======== Text block ========
Gladys Moncrieff was one of the great stars of the Australian musical stage for more than 35 years. The theatrical impresario J C Williamson described her as 'Australia's Queen of Musical Comedy'. To her fellow Australians she was affectionately known as 'our Glad'.
Although most remembered as a performer, she was also a recording artist, cutting 84 titles for the Columbia Gramophone Co at Homebush in Sydney. Moncrieff had a rich soprano voice and her recordings of musical comedy favourites sold far better than similar recordings by overseas artists.
In 1959 she joined forces with the promoter Harry Wren for a farewell tour of Australia and New Zealand in a variety show called 'Many Happy Returns'. The tour's length (1959-1961) indicates the degree of her popularity even at the end of her performing career. It opened at Sydney's Empire Theatre on 28 January 1959 before touring to Brisbane, Melbourne, Perth and on to New Zealand.
Moncrieff had a longstanding affection for New Zealand, where she had played her first starring role in 'Katinka' at Wellington in 1918. During the 1930s she toured with great success for the New Zealand Broadcasting Service. When she arrived with 'Many Happy Returns' in 1961 she again attracted rave reviews. The show played in Auckland, Wanganui, Wellington, Dunedin, Invercargill, Christchurch and a number of smaller towns, reaching its conclusion at Hamilton, where she was given a rousing send-off by the cast and audience.
This evening gown was one of her costumes for 'Many Happy Returns' on the farewell tour. She wore it during that final stage performance in Hamilton in 1961. As she wrote in her autobiography 'The Hamilton finale was my absolute farewell to the stage - and what an emotional occasion it was!'
This evening dress has a 'Lucele' label attached. It was probably made in Australia.
Moncrieff's farewell performance started in Sydney and ended in New Zealand two years later.
======== Information supplied ========
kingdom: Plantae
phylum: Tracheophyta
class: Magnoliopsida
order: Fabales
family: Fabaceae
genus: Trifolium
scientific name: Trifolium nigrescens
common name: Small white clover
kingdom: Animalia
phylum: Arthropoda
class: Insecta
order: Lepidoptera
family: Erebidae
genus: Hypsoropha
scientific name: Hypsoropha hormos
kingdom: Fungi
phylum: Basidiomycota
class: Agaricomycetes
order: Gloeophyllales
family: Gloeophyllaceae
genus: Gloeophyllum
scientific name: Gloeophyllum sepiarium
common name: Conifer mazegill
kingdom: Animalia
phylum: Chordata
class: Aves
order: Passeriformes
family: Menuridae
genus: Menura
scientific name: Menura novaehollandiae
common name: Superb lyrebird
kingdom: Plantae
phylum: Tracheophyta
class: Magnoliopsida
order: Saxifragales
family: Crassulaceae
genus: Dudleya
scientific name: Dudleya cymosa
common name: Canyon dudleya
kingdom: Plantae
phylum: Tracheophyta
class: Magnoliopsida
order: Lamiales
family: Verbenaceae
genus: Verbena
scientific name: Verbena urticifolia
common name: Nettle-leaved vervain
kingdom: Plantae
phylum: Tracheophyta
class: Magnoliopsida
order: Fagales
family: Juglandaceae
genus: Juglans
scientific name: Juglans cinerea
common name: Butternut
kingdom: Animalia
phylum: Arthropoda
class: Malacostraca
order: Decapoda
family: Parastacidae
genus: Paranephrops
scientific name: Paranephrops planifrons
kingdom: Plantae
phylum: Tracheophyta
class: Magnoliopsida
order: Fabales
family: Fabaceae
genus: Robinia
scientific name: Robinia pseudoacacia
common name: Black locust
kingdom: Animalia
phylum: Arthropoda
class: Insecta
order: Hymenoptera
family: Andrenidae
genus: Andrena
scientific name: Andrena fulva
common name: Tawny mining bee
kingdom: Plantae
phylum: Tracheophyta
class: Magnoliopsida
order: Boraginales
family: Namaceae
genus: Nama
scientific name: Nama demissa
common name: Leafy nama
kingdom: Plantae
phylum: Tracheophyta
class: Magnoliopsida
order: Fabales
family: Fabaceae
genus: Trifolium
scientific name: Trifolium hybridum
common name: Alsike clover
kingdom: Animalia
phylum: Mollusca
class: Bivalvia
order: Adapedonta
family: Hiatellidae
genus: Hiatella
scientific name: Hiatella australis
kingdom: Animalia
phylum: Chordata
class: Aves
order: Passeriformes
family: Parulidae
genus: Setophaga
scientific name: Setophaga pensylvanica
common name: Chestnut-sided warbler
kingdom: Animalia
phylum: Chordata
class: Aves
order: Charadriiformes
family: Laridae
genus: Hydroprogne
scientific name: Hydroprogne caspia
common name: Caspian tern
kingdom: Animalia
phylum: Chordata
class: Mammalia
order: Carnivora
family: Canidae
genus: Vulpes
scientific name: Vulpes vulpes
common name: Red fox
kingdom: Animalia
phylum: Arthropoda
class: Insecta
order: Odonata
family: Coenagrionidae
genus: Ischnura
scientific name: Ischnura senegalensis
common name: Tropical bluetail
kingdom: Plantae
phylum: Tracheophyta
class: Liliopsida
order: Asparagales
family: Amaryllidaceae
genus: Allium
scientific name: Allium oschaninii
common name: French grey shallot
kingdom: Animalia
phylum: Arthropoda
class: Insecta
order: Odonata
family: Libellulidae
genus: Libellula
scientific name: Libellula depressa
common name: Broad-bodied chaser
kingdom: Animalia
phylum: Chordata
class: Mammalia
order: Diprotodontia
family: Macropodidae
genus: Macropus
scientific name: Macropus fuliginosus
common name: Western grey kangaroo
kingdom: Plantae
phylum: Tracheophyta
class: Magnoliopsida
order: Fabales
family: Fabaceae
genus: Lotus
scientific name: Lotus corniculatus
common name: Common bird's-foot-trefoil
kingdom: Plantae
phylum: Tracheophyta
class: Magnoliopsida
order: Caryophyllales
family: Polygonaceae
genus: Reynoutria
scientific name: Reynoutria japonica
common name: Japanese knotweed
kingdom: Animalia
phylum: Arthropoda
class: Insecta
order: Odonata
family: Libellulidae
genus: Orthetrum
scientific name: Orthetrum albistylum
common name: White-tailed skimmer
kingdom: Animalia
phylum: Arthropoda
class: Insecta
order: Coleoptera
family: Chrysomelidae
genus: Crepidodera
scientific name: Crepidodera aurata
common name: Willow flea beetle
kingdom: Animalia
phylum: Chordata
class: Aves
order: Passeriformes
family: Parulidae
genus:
========
— Explore the material —
1) From the Gladys Moncrieff text, extract the passage between "Although most remembered" and "by overseas artists.", inclusive.
2) Carry the Gladys Moncrieff text forward from its final sentence.

— Answers to the problems —
1)
Although most remembered as a performer, she was also a recording artist, cutting 84 titles for the Columbia Gramophone Co at Homebush in Sydney. Moncrieff had a rich soprano voice and her recordings of musical comedy favourites sold far better than similar recordings by overseas artists.

2)
This dress was worn by Gladys Moncrieff (1892-1976) for the last performance of her stage career in Hamilton, New Zealand, in 1961.
Born in Queensland, her mother was a soprano who had sung professionally as Ada Lambell and her father was an early motion picture presenter in outback Queensland. After an early career as a child performer, Gladys and her mother moved to Sydney where she was taken on by J C Williamson in 1911. Her starring role was as the lead in 'Maid of the Mountains' which opened in Melbourne in 1921, a role she performed for the next 30 years. Gladys Moncrieff was described by J C Williamson's as 'Australia's Queen of Musical Comedy as well as a truly great Australian'. This dress was worn on her farewell tour('Many Happy Returns') which began in Sydney on 28 January 1959 and closed in Hamilton, New Zealand in 1961. A contemporary review in a New Zealand newspaper referred to it as 'one of the brightest variety shows in thirty years ... There are few who can sing as well the songs from down the lanes of memory as Gladys Moncrieff'. The final song in her performance was 'Love will find a way'. Moncrieff wrote in her memoirs, 'It was rather sad that I finished my career in variety rather than in my first love, musical comedy, but in the theatre you take what comes and view these things philosophically.'
Donated to the Sydney Opera House Trust by Gladys Moncrieff.